Un univers sans cesse renouvelé !
Ils étaient cinq, Yann, Leïla, Camille, Terry et Dodgi, cinq enfants de cinq à douze ans qui se sont réveillés un matin dans une ville où tous les habitants ont disparu. Ils vont devoir se débrouiller …seuls, ayant basculé dans un univers post-mortem, au cœur des limbes. Mais, ils ne restent pas seuls bien longtemps ; très vite, ils font des rencontres, certaines insolites, d’autres dangereuses, voire mortelles.
Ils retrouvent également des enfants ayant organisé des sociétés calquées sur celles des adultes, ne retenant que le pire.
Le douzième et présent tome s’ouvre avec Saul qui, grâce à des pouvoirs de télékinésie s’est imposé sur le trône de Néosalem. Ces pouvoirs semblent avoir disparu, ce qui lui ferait perdre sa légitimité. Il a réuni le conseil des Sages car des tensions sont apparues dans la ville suite au marquage au fer rouge, sur le front, des enfants de la 8ème famille. C’est la famille tout en bas de l’échelle sociale, celle des Sans-nom. Pour calmer ces tensions, il propose d’organiser des jeux du cirque.
Leïla est parmi les “gladiateurs” qui vont devoir, dans le jeu de Colin-mitraille, faire face à un candidat déchu de la 6ème famille armé d’une mitrailleuse. Saul veut se venger de Leïla qu’il accuse de collusion avec Camille, qui est devenue, au terme d’aventures épiques, l’Élue du Mal.
En réponse à une aide extérieure qui fait tout pour faire évader Leïla, celle-ci propose à ses amis d’organiser la fuite de tous les enfants de la 8ème famille, les esclaves…

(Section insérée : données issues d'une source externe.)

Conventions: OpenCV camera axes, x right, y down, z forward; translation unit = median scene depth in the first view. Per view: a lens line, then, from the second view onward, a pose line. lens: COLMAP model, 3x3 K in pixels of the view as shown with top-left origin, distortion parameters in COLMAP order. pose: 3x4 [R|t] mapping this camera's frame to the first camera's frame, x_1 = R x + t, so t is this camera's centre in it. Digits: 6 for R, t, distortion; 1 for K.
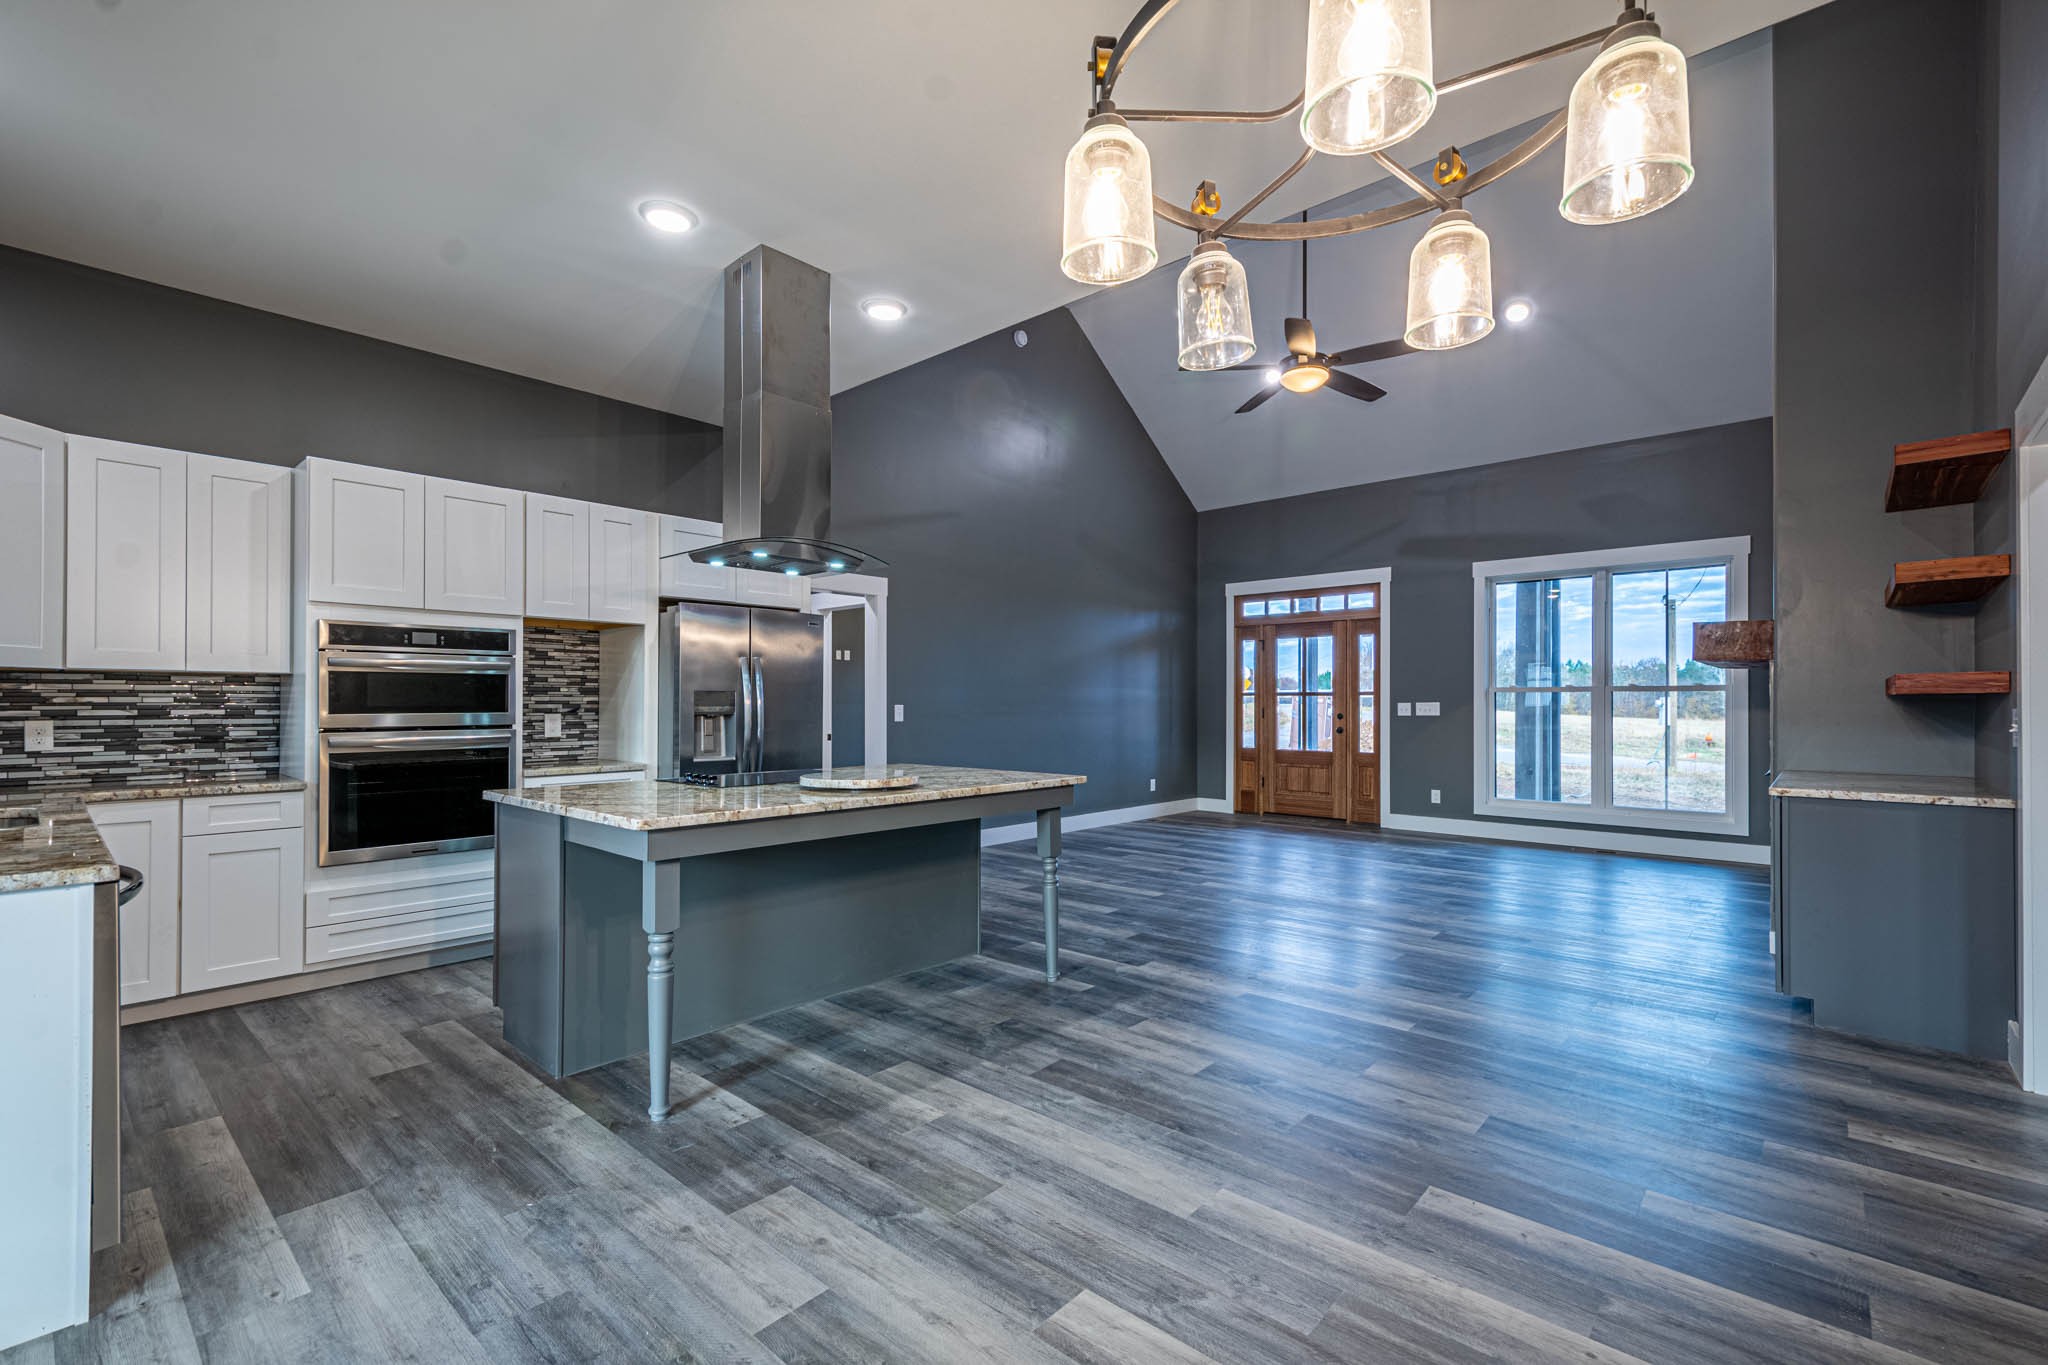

Fabien Velhmann, dont on connaît l’imagination plus que fertile, se surpasse avec cette série où il propose, sur différents degrés, une belle galerie de personnages aux caractères recherchés. S’il présente une suite d’aventures débridées mettant en scène des enfants et des pré-adolescents, il place un second, voire un troisième degré en jouant sur des notions de philosophie, de passage d’un âge à un autre. Il fait également revivre, par des enfants, les grandes fonctions tenues dans nos sociétés, en désigne les carences, les ruptures, les excès…
Il fait montre d’une capacité à renouveler cet univers de façon rationnelle tout en privilégiant l’aventure et l’action.
Même si cette série est destinée d’abord à un jeune public, celui des adultes trouve matière à se régaler tant les péripéties et le second degré sont délectables. Bruno Gozzotti, ce dessinateur sorti de l’énorme pépinière que sont les Instituts Saint-Luc en Belgique, assure d’un trait énergique la mise en images de cet univers. Il donne des personnages toujours parfaitement identifiables, à l’expressivité réaliste. Les actions sont relayées avec dynamisme et le travail sur les angles de vues toujours remarquable.
La mise en couleurs tonique d’Usagi conforte le graphisme de belle manière.
Avec Seuls, on aborde la belle bande dessinée à l’intrigue solide et brillante, au graphisme soigné et étudié.
serge perraud
Fabien Vehlmann (scénario), Bruno Gazzotti (dessin) & Usagi (couleurs), Seuls – t.12 : Les révoltés de Néosalem, Dupuis, juin 2020, 48 p. – 10,95 €.